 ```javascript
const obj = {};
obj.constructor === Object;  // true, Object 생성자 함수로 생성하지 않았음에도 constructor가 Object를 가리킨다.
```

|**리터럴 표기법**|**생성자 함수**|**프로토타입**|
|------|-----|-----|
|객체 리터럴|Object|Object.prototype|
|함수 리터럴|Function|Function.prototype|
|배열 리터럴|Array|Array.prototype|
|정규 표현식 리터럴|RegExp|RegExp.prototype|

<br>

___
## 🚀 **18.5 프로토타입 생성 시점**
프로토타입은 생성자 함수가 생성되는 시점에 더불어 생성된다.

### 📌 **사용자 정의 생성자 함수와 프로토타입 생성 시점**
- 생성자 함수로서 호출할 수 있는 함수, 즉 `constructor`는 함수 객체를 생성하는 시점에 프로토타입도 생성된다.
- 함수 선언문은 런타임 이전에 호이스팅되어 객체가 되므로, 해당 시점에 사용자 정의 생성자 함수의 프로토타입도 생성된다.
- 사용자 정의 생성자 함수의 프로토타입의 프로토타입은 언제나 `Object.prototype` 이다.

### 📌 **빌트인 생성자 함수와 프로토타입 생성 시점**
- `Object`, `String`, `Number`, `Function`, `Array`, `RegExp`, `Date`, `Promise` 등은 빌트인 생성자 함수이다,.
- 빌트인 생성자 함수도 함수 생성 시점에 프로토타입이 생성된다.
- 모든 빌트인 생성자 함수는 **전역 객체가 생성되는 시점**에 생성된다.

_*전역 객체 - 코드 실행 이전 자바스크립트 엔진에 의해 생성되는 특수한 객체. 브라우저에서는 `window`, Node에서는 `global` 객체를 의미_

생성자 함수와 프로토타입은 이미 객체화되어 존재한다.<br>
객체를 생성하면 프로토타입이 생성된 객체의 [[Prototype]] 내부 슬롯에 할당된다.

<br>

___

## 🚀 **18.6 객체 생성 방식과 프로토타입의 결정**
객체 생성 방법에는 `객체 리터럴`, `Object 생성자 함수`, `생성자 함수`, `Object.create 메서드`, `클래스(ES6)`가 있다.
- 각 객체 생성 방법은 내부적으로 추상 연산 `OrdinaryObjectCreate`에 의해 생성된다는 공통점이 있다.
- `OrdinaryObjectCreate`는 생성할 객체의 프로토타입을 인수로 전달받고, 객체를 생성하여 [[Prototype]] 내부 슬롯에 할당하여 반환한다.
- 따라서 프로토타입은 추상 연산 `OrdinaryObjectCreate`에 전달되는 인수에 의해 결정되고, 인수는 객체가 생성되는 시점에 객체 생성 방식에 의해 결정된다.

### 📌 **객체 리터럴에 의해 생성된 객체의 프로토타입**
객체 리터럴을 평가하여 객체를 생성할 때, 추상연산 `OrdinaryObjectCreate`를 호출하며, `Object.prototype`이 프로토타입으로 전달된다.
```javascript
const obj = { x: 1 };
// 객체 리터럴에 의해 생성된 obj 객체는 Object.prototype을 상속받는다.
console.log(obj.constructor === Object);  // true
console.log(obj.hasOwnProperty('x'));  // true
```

☆ ☆ ☆ ☆ ☆

§ **What you need to do**:
No line before the one containing "슬롯에 할당하여 반환한다." belongs in the answer; give again exactly that line and all lines after it through the end of the data.

§ **Response to this exercise**:
- `OrdinaryObjectCreate`는 생성할 객체의 프로토타입을 인수로 전달받고, 객체를 생성하여 [[Prototype]] 내부 슬롯에 할당하여 반환한다.
- 따라서 프로토타입은 추상 연산 `OrdinaryObjectCreate`에 전달되는 인수에 의해 결정되고, 인수는 객체가 생성되는 시점에 객체 생성 방식에 의해 결정된다.

### 📌 **객체 리터럴에 의해 생성된 객체의 프로토타입**
객체 리터럴을 평가하여 객체를 생성할 때, 추상연산 `OrdinaryObjectCreate`를 호출하며, `Object.prototype`이 프로토타입으로 전달된다.
```javascript
const obj = { x: 1 };
// 객체 리터럴에 의해 생성된 obj 객체는 Object.prototype을 상속받는다.
console.log(obj.constructor === Object);  // true
console.log(obj.hasOwnProperty('x'));  // true
```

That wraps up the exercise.